Less than four in 10 (36 per cent) households are on track for a moderate retirement income, with self-employed, single parents, and renters the furthest off track, according to Hargreaves Lansdown's Savings and Resilience Barometer.
The barometer revealed that 21 per cent of self-employed, 18 per cent of single parents, and 15.5 per cent of renters are all “way behind” in terms of saving for retirement.
Meanwhile, 68 per cent of high earners, 52 per cent of homeowners, and 44 per cent of married couples without children are doing better than average with saving for retirement.

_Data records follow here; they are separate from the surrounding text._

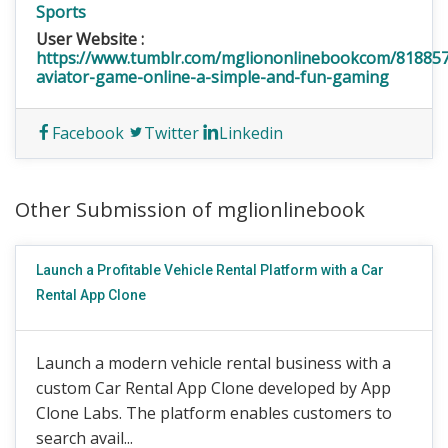
Sports
User Website :
https://www.tumblr.com/mgliononlinebookcom/81885
aviator-game-online-a-simple-and-fun-gaming
Facebook
Twitter
Linkedin
Other Submission of mglionlinebook
Launch a Profitable Vehicle Rental Platform with a Car
Rental App Clone
Launch a modern vehicle rental business with a
custom Car Rental App Clone developed by App
Clone Labs. The platform enables customers to
search avail...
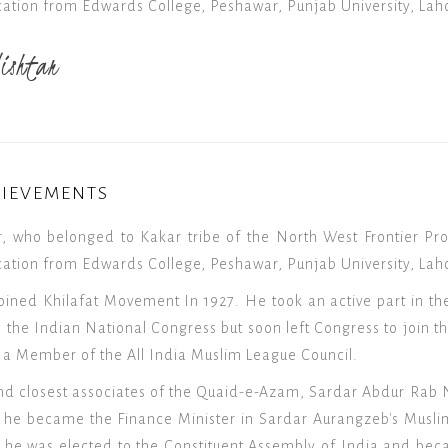
ation from Edwards College, Peshawar, Punjab University, Lah
ishtar
HIEVEMENTS
, who belonged to Kakar tribe of the North West Frontier Pro
ation from Edwards College, Peshawar, Punjab University, Laho
oined Khilafat Movement In 1927. He took an active part in t
the Indian National Congress but soon left Congress to join th
 a Member of the All India Muslim League Council.
nd closest associates of the Quaid-e-Azam, Sardar Abdur Rab Ni
3, he became the Finance Minister in Sardar Aurangzeb's Musl
6, he was elected to the Constituent Assembly of India and be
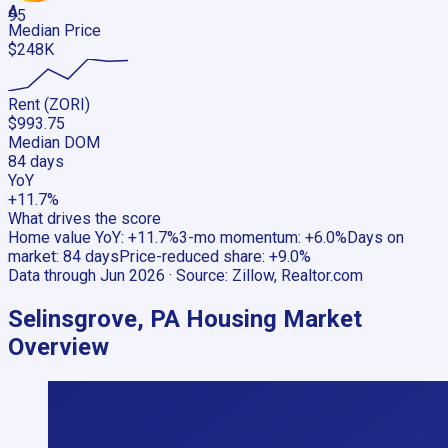
A
95
Median Price
$248K
Rent (ZORI)
$993.75
Median DOM
84 days
YoY
+11.7%
What drives the score
Home value YoY
:
+11.7%
3-mo momentum
:
+6.0%
Days on
market
:
84 days
Price-reduced share
:
+9.0%
Data through
Jun 2026
· Source:
Zillow, Realtor.com
Selinsgrove, PA
Housing Market
Overview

Hargreaves Lansdown head of retirement analysis, Helen Morrissey, said that saving for retirement is a “long-term game” but some groups are facing more challenges than others.

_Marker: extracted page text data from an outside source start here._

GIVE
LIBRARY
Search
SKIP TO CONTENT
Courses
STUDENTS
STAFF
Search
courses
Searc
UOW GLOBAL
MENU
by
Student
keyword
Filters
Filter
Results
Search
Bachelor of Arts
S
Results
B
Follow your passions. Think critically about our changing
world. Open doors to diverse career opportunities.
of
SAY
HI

In particular, she pointed out that the data showed the self-employed, renters, and single parents are at risk as they battle higher costs, volatile working conditions, and housing expenses.
“Renters struggle because they are paying higher rent which leaves them with less money left over at the end of the month to get onto the housing ladder,” Morrisey explained.
“On average, they end the month with just £62. Trying to battle paying rent with saving into a pension can be a challenge too far for many renters.”
Morrissey also suggested that single parents face “real” challenges, due to having a single wage that must cover living costs and support children.
She emphasised that it was important for these savers “not to give up” and to look for solutions such as increasing contributions when they receive a pay rise.
Morrisey stated that the self-employed have a different set of challenges to deal with, as they are not covered by auto-enrolment and also do not receive employer contributions.
She also said that volatile earnings can mean that many savers are nervous about "tying up" their money into a pension, which they cannot access until at least 55.
“However, the lifetime individual savings account (LISA) can play a vital part in helping this group build retirement savings. It’s an attractive alternative to a pension for self-employed people paying basic rate tax,” she said.
She suggested widening the age at which people can open and pay into a LISA, as currently, people can only open a LISA between the ages of 18 and 39 could help with this.
“Allowing people to open and contribute to a LISA up until the age of 55 would enable more people to build up a decent retirement income - notably those who become self-employed later in life,” she continued.
“We estimate that these changes could be a huge help to the 1.2 million households that have a self-employed earner paying the basic rate of tax.”